### Supplied information

-- Opening Marker --

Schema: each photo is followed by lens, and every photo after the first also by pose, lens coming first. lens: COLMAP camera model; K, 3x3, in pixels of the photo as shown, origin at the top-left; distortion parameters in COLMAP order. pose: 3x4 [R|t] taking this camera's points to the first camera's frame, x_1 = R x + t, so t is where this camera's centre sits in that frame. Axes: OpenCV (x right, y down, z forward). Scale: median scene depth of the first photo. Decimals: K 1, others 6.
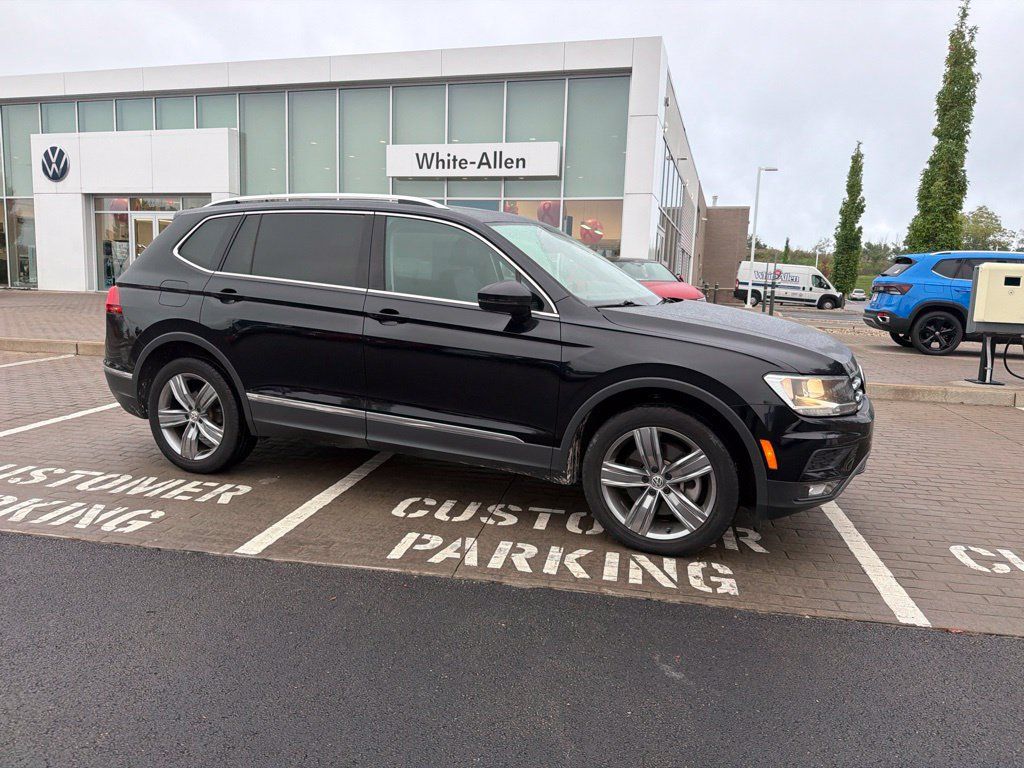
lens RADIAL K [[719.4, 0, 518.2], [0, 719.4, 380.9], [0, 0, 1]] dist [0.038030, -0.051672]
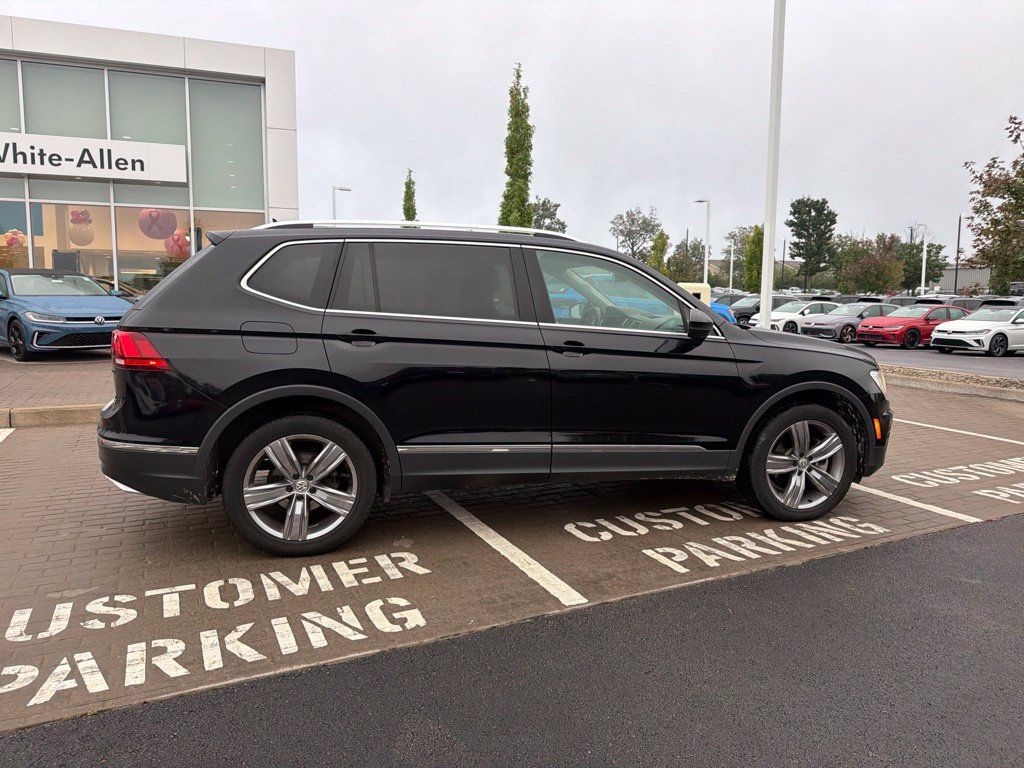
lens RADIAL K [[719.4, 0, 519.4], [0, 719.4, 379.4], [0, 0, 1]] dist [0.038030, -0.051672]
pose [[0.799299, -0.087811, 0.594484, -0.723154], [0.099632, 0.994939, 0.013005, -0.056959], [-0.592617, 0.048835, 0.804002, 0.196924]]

-- Closing Marker --

### Exercise brief
Which lines of the material contain the string "pose"? Pull out each one.

### Answer section
Schema: each photo is followed by lens, and every photo after the first also by pose, lens coming first. lens: COLMAP camera model; K, 3x3, in pixels of the photo as shown, origin at the top-left; distortion parameters in COLMAP order. pose: 3x4 [R|t] taking this camera's points to the first camera's frame, x_1 = R x + t, so t is where this camera's centre sits in that frame. Axes: OpenCV (x right, y down, z forward). Scale: median scene depth of the first photo. Decimals: K 1, others 6.
pose [[0.799299, -0.087811, 0.594484, -0.723154], [0.099632, 0.994939, 0.013005, -0.056959], [-0.592617, 0.048835, 0.804002, 0.196924]]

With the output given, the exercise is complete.